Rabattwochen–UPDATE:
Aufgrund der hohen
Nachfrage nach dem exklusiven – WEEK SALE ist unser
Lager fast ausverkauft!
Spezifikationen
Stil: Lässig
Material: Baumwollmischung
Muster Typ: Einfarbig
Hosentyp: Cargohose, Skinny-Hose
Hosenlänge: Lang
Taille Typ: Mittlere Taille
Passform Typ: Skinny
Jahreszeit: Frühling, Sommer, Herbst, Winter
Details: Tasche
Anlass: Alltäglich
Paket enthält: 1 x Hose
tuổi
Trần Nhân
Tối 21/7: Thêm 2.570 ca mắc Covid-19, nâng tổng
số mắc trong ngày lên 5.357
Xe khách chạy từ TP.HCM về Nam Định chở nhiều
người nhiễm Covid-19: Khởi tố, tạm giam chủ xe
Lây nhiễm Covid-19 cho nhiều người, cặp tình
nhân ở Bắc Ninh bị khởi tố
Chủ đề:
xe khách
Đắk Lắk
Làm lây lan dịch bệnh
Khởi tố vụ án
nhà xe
...
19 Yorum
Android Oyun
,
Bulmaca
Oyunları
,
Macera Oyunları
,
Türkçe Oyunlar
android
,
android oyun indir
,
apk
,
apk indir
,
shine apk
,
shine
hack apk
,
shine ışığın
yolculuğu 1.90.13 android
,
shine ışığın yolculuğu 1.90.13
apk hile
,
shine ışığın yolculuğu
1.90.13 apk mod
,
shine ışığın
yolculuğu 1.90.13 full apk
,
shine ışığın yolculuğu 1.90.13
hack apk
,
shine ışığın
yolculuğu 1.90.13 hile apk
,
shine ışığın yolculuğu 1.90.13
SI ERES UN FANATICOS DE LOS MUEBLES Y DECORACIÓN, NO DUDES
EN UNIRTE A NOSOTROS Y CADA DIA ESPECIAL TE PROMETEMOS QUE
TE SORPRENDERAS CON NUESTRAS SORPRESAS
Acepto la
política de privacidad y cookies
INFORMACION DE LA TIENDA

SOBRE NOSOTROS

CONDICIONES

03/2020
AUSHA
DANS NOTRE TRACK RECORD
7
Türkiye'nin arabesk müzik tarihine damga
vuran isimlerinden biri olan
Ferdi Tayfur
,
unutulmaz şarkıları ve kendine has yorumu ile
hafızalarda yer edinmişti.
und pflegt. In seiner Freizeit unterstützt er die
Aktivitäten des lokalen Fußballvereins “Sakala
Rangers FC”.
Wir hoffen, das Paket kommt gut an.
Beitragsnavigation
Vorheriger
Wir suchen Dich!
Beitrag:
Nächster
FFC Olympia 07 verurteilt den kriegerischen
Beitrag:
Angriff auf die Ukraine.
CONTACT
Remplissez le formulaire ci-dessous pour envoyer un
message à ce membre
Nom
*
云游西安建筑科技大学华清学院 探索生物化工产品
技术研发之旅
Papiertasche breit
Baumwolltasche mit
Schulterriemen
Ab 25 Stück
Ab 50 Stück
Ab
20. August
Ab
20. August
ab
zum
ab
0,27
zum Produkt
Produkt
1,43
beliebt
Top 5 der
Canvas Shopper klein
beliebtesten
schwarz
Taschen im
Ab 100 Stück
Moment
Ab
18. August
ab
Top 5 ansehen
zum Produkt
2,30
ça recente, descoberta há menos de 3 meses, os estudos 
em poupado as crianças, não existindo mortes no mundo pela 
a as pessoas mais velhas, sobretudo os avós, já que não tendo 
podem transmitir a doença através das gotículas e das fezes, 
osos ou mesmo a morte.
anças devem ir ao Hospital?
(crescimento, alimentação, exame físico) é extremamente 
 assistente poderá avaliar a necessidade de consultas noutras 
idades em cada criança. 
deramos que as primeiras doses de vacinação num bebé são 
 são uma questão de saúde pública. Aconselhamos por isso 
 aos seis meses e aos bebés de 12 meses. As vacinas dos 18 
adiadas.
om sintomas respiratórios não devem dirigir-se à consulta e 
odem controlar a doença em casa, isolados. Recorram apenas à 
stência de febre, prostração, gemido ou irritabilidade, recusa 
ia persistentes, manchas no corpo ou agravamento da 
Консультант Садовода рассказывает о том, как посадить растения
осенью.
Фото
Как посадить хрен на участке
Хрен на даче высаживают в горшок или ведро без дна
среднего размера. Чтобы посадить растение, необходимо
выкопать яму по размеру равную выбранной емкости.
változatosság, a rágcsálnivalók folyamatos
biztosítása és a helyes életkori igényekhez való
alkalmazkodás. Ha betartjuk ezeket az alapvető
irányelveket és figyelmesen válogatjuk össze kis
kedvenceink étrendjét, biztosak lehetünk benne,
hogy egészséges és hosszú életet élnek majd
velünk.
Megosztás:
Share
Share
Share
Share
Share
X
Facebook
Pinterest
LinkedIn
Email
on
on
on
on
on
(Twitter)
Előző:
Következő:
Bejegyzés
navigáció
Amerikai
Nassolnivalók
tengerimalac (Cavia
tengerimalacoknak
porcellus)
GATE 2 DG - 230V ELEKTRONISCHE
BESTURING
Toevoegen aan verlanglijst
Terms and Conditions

» Problem to work on: Report each line above that contains the word "NOSOTROS", copying every such line in full.

» Exercise response:
EN UNIRTE A NOSOTROS Y CADA DIA ESPECIAL TE PROMETEMOS QUE
SOBRE NOSOTROS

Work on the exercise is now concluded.